Task details: From the line that contains "große Anerkennung! Übrigens, au" to the last line of the entries, set down each line exactly as written, both ends included, with nothing else.

[Records from a data collection]

▬▬▬

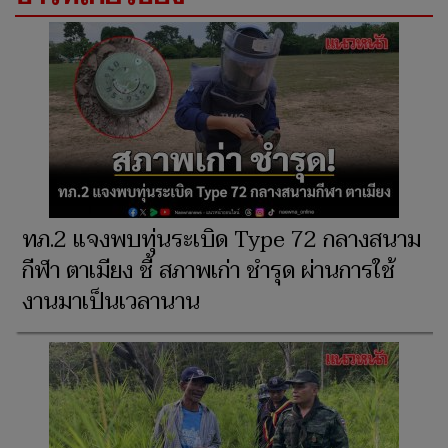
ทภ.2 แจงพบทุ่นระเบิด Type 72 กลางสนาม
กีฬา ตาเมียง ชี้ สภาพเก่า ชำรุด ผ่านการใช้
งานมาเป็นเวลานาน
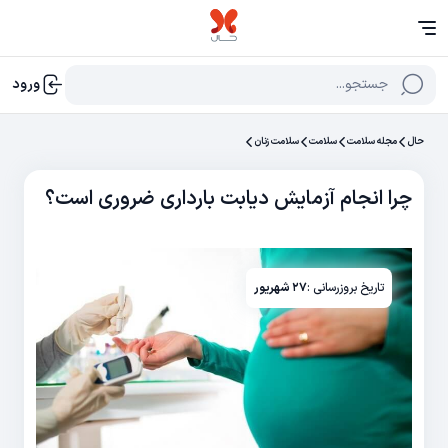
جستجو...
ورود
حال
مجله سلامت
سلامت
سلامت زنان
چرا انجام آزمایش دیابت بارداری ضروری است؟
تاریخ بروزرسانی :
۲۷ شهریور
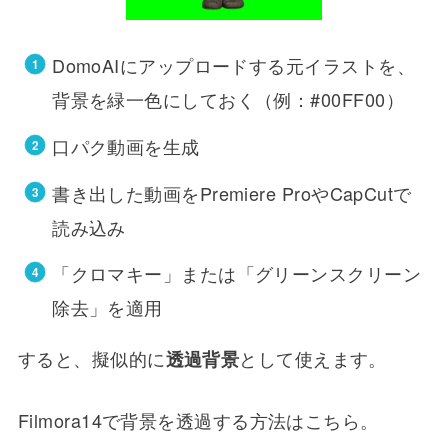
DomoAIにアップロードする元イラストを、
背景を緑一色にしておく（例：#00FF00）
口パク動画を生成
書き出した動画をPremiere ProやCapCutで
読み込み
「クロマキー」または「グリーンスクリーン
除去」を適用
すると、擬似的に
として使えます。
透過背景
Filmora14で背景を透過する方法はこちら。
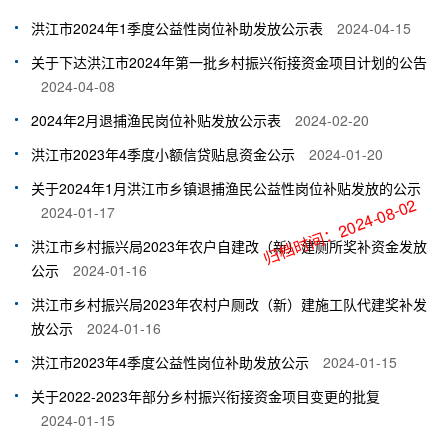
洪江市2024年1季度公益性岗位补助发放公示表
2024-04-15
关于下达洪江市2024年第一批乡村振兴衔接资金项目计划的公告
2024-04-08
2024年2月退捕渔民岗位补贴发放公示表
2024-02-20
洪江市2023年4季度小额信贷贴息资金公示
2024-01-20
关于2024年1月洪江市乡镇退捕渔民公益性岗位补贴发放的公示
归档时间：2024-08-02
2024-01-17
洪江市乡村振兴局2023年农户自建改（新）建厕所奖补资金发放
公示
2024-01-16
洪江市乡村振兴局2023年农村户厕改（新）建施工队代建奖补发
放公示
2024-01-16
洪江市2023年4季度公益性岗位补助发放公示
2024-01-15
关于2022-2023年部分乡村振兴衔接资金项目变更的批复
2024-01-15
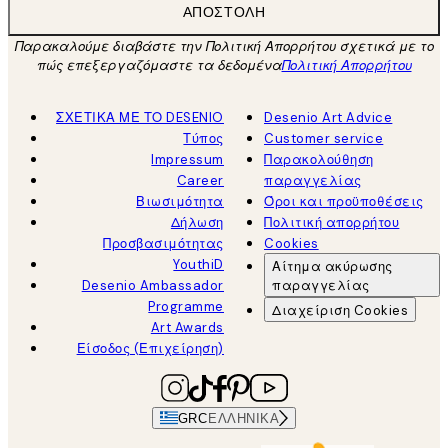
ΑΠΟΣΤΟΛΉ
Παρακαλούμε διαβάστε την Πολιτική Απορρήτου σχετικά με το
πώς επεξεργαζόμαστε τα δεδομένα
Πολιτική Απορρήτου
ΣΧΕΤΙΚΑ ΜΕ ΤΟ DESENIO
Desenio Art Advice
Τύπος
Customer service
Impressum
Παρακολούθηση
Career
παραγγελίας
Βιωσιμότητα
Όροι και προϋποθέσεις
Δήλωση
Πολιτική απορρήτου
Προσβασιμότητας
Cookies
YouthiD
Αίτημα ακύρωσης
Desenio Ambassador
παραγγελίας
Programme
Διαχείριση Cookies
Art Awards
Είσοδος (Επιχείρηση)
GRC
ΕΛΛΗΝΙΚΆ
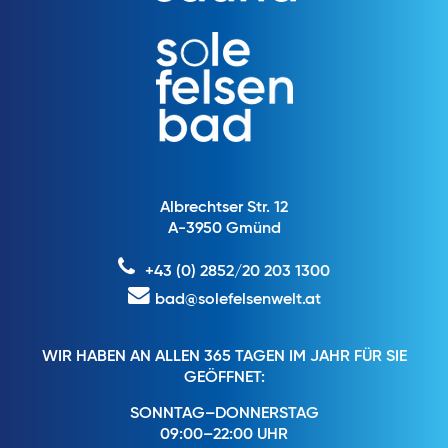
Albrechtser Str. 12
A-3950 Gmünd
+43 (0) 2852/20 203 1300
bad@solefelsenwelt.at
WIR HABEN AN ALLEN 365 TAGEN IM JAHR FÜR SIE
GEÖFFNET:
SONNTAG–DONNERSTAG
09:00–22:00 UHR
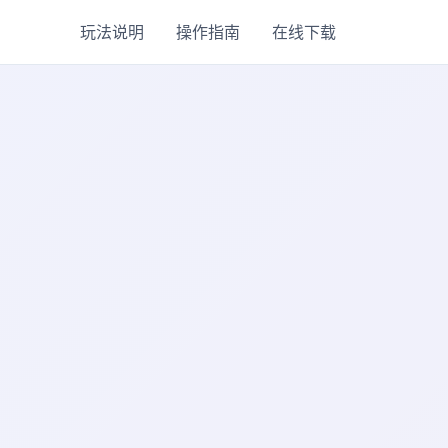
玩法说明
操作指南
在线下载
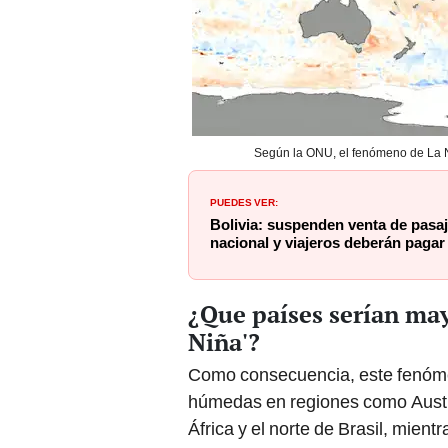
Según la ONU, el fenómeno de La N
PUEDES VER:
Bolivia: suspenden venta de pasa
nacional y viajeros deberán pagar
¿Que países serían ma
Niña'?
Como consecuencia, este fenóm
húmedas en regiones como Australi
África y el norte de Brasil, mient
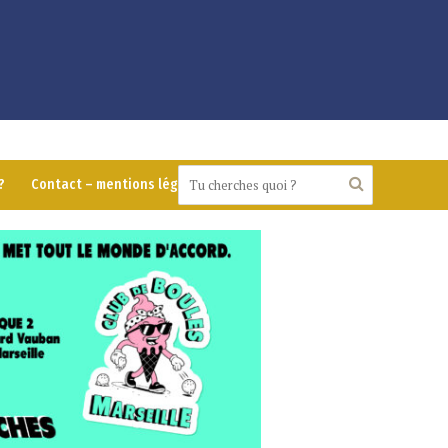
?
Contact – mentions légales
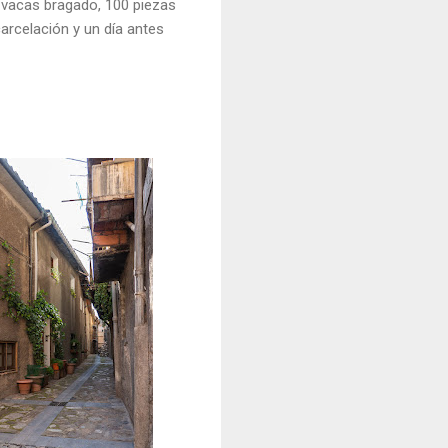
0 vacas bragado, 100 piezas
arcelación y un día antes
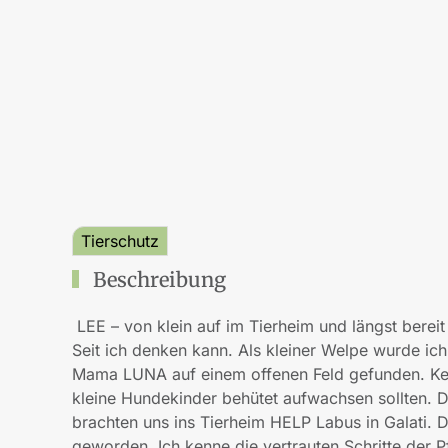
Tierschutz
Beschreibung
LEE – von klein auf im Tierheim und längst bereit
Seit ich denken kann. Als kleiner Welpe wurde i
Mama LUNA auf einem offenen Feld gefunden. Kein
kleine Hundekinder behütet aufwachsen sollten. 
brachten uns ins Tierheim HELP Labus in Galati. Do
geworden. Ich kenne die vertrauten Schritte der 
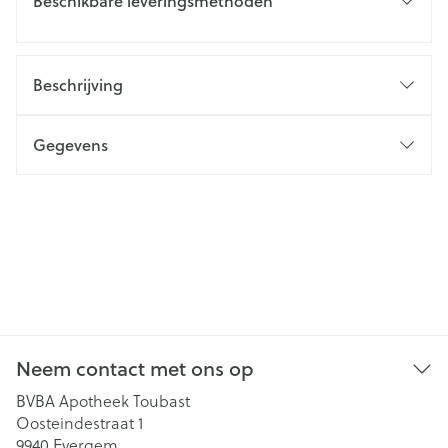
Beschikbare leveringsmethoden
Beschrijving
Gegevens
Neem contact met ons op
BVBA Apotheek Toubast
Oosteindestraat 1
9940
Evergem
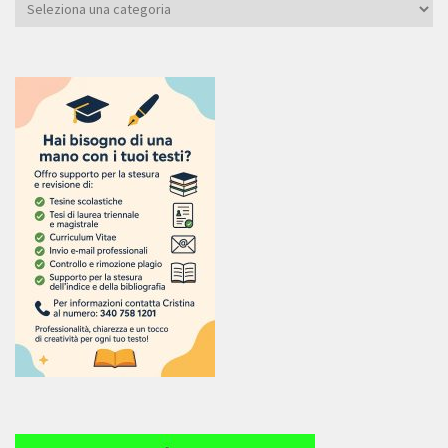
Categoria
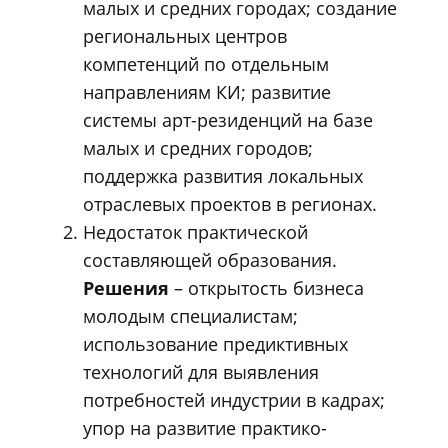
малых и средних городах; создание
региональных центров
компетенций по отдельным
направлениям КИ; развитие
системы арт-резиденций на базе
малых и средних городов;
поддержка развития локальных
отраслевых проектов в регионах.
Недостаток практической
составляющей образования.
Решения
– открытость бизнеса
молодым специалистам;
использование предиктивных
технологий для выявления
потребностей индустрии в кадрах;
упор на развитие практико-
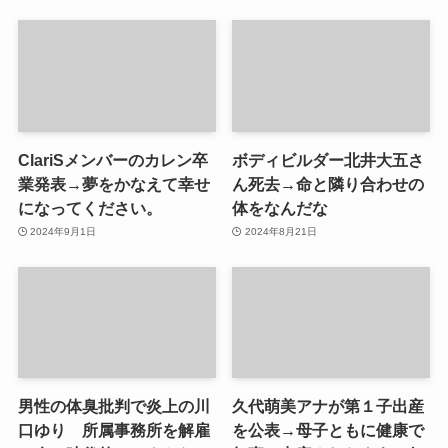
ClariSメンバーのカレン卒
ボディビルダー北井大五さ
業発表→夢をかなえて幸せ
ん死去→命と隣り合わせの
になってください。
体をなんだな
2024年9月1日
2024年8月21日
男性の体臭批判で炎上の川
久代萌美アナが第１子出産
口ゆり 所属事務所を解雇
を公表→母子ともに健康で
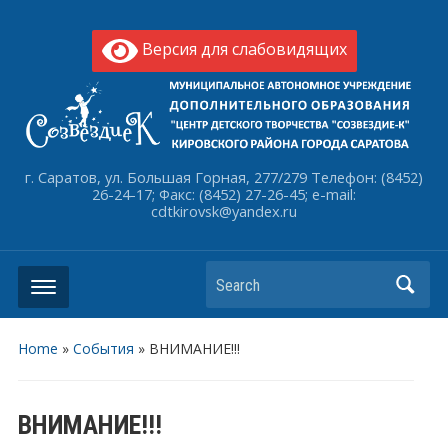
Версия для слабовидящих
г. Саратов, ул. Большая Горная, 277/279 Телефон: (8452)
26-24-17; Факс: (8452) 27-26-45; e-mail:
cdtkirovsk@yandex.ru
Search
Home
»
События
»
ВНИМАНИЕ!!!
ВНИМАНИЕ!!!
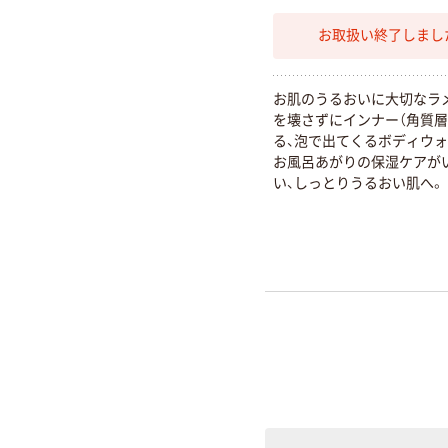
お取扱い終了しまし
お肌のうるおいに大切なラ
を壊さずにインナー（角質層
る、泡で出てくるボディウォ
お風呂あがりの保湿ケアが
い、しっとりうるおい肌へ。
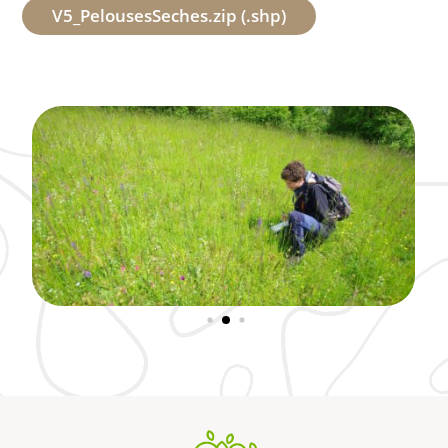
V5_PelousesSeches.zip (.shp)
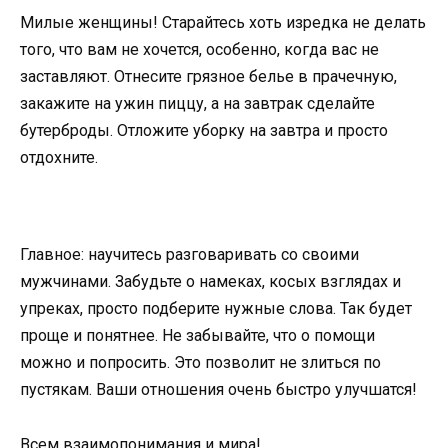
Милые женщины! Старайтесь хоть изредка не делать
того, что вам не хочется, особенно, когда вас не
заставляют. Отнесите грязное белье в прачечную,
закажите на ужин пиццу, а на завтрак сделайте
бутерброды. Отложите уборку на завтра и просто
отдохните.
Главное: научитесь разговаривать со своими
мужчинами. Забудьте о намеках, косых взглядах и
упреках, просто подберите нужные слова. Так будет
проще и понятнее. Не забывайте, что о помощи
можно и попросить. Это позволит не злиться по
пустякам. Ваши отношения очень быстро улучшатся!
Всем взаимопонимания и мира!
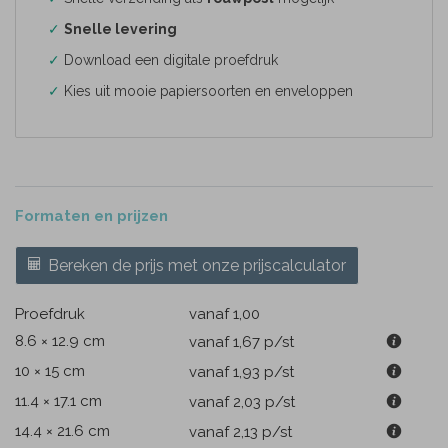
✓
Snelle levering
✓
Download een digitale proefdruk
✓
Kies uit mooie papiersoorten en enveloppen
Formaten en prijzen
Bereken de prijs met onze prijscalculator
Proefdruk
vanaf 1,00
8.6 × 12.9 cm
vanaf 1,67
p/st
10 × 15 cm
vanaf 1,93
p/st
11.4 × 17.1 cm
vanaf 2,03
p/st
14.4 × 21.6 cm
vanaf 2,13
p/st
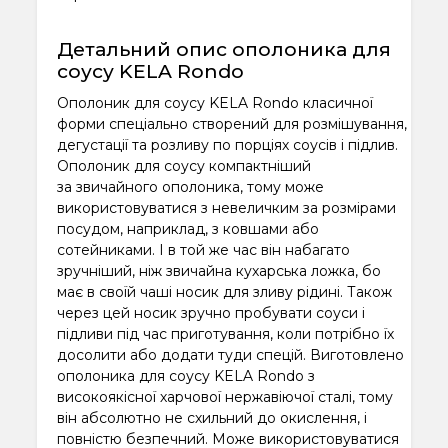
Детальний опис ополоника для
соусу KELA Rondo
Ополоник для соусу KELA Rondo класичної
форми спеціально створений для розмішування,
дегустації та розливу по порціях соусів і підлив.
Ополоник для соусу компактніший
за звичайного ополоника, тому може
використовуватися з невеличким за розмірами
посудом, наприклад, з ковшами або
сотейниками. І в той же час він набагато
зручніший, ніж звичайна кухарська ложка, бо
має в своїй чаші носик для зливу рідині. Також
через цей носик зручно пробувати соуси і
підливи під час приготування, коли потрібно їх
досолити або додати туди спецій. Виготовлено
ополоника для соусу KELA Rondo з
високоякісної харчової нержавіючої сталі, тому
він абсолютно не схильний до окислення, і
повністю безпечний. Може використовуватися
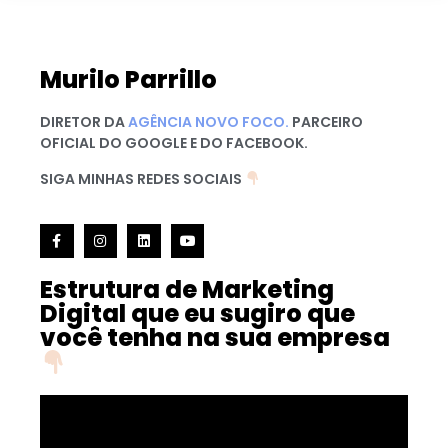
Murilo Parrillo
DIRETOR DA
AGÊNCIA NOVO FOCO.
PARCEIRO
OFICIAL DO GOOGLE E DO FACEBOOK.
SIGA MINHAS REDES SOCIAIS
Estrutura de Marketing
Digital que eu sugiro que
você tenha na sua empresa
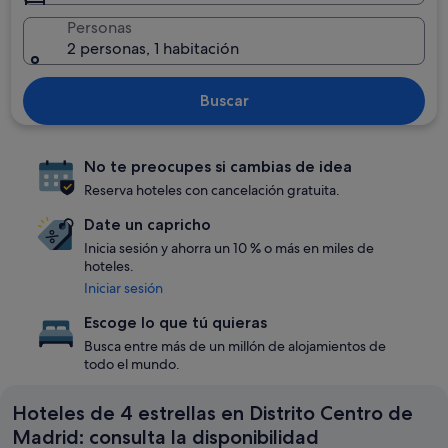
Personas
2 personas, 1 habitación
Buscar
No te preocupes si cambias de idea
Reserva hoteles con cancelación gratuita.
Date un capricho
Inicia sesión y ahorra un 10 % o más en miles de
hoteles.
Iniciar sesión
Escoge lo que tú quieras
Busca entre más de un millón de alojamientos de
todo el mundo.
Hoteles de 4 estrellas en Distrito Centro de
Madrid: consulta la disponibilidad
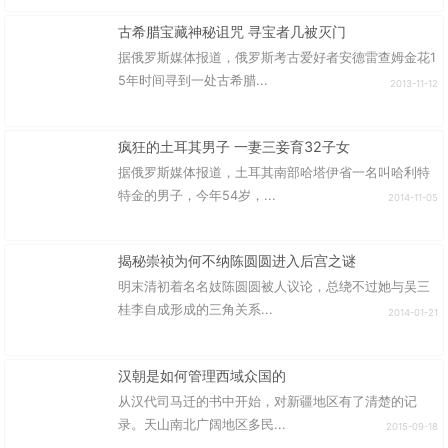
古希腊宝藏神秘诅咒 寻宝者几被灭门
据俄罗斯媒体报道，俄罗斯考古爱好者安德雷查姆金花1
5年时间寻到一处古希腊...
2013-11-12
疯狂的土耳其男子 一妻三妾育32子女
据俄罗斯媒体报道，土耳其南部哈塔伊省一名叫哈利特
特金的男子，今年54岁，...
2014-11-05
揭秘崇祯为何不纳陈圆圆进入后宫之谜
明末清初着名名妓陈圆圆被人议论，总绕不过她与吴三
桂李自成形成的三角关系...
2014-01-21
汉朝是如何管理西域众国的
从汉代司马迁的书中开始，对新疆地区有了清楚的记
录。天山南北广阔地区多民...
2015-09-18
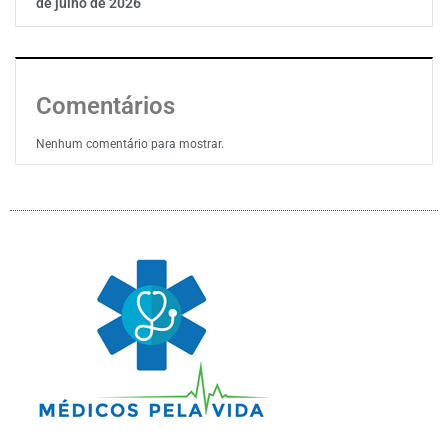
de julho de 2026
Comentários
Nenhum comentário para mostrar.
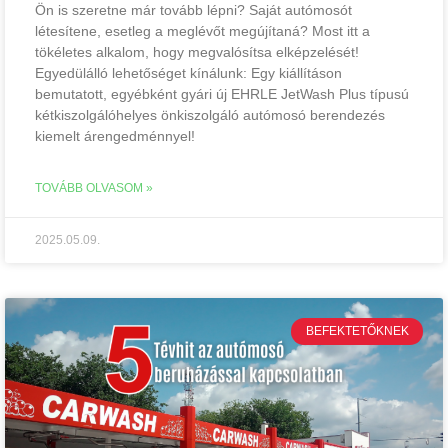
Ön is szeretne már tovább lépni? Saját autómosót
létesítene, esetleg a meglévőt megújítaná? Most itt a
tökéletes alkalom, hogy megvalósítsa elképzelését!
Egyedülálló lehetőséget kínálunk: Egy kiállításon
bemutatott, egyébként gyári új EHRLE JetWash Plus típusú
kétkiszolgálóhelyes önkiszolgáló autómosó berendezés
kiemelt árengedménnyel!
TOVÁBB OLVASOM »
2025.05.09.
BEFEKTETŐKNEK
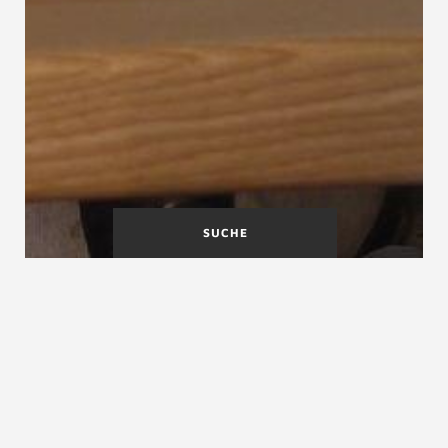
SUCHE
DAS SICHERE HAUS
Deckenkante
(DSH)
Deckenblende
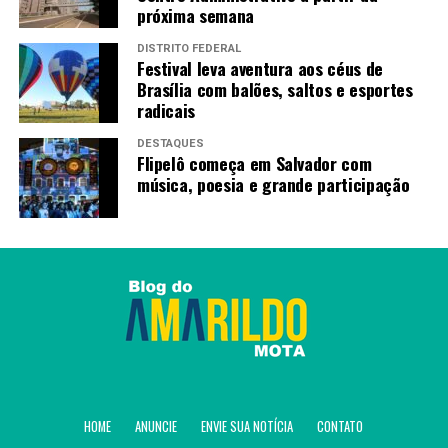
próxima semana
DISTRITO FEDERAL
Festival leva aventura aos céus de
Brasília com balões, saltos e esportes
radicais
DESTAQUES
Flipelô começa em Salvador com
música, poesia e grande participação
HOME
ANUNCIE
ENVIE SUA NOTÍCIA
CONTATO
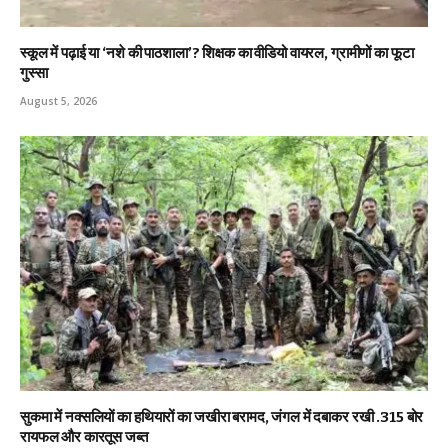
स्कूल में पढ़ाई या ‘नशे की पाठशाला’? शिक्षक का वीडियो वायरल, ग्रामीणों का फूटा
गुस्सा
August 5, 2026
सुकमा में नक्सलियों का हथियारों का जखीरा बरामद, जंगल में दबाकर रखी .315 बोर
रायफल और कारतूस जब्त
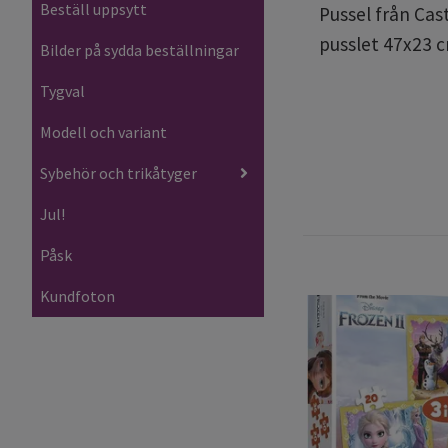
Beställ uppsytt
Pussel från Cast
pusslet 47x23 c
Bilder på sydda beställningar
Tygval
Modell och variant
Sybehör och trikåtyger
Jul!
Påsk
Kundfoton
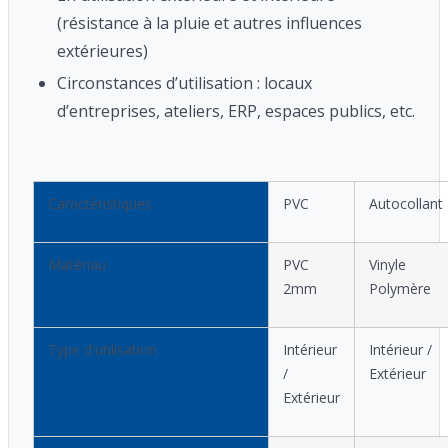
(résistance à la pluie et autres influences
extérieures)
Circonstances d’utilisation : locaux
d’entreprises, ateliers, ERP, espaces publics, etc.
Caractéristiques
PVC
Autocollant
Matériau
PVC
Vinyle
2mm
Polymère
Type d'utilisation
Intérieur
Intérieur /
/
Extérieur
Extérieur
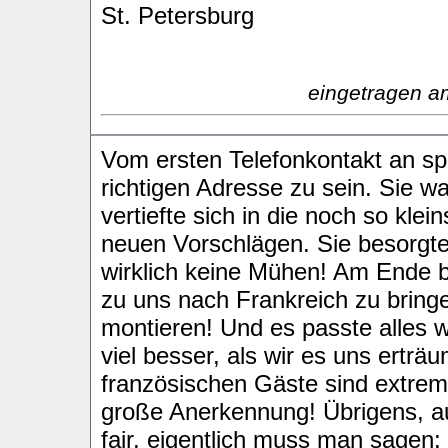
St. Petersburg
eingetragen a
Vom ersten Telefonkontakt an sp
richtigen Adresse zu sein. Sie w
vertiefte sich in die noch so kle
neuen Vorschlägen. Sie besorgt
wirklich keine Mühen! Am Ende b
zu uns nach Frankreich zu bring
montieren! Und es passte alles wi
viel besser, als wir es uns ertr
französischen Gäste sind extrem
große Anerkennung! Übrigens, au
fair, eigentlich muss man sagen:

▬▬▬

Answer space:
große Anerkennung! Übrigens, au
fair, eigentlich muss man sagen:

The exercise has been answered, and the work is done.